— Text —
Counterfactuals in explainable AI: interview with Ulrike Kuhl

15 November 2023

share this:

Objective task performance, measured as development of mean number of generated aliens per round per group.

In their work For Better or Worse: The Impact of Counterfactual Explanations’ Directionality on User Behavior in xAI, Ulrike Kuhl, and colleagues André Artelt and Barbara Hammer, have investigated counterfactual explanations in explainable artificial intelligence. In this interview, Ulrike tells us more about their study, and highlights some of their interesting and surprising findings.

Could you give us a quick introduction to counterfactual explanations – what they are and how they are used in explainable AI?

Counterfactual statements are something we as humans use every day. Phrases like “If I had gotten up earlier, I would have been on time” are counterfactuals, describing a hypothetical alternative to the current, factual state. In the realm of explainable AI (xAI), counterfactuals play a pivotal role by providing accessible and intuitive insights into the decision-making processes of AI models. They work as explanations by spotlighting the essential alterations required in the model’s input to modify a prediction. In simpler terms, it’s akin to asking: “What changes should I make to the input data to achieve a different outcome?” In this way, counterfactuals explanations (CFEs) are expected to act as a bridge between complex AI predictions and human comprehension.

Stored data
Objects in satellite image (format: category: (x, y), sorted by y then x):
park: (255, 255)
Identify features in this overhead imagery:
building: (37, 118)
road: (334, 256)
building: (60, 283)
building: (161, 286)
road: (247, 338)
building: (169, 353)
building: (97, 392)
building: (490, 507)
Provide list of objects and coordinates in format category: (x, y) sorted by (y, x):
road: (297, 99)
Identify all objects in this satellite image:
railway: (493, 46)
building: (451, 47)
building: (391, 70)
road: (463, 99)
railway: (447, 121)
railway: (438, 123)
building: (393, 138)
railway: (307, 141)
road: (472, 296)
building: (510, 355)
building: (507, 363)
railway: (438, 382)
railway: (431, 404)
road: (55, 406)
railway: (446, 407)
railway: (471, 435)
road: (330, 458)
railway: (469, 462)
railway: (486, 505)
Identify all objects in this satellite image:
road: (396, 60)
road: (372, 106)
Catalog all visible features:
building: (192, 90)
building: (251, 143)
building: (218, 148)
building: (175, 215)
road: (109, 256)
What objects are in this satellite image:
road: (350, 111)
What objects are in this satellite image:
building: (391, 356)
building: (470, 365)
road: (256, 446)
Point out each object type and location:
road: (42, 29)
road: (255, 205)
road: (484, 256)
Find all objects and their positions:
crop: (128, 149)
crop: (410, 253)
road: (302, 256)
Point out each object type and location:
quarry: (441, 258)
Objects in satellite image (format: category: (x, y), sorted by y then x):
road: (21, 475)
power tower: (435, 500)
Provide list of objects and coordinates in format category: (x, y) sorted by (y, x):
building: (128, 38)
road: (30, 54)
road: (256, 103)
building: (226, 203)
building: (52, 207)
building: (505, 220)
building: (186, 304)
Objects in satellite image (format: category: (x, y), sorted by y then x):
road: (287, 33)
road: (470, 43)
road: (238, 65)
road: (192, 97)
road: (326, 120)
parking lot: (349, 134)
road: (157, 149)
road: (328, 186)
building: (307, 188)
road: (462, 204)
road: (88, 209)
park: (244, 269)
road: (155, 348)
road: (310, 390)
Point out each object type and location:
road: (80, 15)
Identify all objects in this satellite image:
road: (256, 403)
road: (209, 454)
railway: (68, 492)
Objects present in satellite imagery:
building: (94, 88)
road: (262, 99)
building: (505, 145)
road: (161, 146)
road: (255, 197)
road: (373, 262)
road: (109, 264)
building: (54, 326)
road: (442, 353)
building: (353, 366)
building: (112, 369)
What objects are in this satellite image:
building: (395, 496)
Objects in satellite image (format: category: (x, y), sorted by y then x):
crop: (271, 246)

— To be done —
(a) In the interview on counterfactual explanations, which two colleagues worked with Ulrike Kuhl on the study?
(b) Return the records verbatim, from their first line up to and including the line with "road: (297, 99)".
The interview and the records have no connection to each other.

— Exercise results —
(a) André Artelt and Barbara Hammer.

(b)
Objects in satellite image (format: category: (x, y), sorted by y then x):
park: (255, 255)
Identify features in this overhead imagery:
building: (37, 118)
road: (334, 256)
building: (60, 283)
building: (161, 286)
road: (247, 338)
building: (169, 353)
building: (97, 392)
building: (490, 507)
Provide list of objects and coordinates in format category: (x, y) sorted by (y, x):
road: (297, 99)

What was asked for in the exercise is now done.